Problem requirements -
Count the lines in the material below that contain the string "productos", and reply with only that number.

Exercise input -
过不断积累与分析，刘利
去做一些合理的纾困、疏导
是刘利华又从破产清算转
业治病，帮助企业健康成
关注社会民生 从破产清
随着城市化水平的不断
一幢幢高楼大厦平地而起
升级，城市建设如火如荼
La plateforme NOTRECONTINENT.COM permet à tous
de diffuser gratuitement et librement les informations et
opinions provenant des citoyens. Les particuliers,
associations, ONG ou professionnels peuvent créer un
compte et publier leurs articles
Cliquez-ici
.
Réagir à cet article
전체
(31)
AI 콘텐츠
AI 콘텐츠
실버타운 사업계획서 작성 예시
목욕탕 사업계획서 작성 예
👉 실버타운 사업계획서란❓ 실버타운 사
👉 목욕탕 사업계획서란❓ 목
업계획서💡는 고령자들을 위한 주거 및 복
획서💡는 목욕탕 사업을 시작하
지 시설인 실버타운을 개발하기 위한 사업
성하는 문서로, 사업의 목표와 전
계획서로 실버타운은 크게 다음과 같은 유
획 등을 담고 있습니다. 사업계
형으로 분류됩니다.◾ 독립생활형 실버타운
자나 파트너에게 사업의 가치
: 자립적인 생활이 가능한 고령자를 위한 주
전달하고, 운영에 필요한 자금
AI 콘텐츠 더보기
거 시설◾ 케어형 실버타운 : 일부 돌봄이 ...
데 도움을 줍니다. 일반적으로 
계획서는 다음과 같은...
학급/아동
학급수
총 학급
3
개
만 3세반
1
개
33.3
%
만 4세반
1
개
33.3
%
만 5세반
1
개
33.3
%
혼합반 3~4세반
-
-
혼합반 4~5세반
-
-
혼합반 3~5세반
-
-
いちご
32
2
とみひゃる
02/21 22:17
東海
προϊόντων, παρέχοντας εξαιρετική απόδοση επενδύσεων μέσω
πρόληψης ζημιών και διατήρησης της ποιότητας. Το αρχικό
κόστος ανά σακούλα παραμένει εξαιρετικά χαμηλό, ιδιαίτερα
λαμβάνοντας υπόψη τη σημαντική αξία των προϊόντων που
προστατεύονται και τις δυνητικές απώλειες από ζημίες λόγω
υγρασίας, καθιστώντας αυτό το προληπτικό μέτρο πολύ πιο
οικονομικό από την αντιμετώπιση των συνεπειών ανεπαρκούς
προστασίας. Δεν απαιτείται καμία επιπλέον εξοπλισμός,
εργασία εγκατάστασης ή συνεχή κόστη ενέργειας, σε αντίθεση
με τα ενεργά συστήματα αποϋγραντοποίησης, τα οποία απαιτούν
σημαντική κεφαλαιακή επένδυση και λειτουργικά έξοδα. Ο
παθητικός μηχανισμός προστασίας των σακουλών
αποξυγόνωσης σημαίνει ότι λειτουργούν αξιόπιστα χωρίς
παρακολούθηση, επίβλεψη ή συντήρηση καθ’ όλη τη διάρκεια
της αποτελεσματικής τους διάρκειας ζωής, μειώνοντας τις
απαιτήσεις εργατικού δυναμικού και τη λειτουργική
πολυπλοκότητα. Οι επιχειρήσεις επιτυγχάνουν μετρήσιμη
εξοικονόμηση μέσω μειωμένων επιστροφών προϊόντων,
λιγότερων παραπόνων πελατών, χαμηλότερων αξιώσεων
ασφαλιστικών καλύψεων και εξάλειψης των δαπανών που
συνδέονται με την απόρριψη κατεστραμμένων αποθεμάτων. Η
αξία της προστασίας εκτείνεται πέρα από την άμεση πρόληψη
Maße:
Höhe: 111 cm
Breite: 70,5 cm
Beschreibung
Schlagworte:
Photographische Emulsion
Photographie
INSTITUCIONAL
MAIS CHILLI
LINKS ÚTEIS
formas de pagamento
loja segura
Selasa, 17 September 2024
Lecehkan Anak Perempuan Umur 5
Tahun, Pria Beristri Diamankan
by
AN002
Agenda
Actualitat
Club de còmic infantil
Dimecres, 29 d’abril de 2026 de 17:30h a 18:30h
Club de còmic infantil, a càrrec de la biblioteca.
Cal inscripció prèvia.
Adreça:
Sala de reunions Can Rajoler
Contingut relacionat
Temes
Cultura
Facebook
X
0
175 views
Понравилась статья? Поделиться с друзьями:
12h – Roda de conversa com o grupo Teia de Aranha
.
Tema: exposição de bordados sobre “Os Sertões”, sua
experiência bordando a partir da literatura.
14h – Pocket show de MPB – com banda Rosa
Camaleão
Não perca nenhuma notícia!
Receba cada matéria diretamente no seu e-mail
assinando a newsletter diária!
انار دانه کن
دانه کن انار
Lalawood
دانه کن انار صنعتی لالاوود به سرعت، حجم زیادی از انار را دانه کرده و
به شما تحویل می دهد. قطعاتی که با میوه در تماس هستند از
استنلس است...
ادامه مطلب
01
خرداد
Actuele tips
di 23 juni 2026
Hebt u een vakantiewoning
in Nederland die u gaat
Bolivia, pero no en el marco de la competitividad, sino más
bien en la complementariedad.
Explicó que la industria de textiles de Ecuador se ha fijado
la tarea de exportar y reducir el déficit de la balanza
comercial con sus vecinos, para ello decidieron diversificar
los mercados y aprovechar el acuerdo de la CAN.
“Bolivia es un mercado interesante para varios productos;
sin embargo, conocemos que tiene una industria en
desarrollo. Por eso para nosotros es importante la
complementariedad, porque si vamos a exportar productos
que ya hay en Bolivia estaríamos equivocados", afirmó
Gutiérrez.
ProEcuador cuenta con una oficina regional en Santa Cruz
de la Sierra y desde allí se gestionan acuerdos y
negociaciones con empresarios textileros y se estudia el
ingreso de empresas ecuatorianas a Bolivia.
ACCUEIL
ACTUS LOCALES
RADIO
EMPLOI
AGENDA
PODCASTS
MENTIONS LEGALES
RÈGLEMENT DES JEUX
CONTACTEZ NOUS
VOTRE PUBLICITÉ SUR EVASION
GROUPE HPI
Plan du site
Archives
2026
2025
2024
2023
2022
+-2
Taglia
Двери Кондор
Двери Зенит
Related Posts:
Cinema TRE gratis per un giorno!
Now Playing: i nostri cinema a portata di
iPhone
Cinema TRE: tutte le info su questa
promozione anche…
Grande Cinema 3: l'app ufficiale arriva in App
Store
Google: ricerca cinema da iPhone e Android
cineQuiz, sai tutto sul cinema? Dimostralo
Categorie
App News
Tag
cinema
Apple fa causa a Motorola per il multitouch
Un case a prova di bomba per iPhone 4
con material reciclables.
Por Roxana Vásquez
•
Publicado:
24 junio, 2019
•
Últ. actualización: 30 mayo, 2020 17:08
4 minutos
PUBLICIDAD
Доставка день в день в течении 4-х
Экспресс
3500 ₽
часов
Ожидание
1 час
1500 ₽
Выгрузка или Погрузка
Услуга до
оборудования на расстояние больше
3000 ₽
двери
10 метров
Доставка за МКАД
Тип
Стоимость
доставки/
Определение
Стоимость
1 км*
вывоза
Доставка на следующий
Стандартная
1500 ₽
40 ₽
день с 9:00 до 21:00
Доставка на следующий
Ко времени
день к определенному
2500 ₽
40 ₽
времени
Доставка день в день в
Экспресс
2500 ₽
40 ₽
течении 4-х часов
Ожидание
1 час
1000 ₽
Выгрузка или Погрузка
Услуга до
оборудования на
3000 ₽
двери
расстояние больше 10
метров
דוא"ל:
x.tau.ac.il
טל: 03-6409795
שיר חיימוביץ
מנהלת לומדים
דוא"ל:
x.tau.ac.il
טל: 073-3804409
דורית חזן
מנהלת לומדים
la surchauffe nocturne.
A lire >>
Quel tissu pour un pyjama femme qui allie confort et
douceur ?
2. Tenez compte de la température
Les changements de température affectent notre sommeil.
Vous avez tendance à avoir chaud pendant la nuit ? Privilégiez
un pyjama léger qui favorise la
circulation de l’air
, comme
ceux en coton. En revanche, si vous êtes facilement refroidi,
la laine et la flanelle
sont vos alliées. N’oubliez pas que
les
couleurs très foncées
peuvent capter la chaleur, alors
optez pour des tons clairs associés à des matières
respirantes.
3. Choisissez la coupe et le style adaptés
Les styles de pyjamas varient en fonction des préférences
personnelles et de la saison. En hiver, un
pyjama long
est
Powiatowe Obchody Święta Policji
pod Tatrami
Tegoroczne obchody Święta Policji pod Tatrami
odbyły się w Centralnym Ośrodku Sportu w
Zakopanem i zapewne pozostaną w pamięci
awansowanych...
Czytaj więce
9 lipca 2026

Exercise solution -
2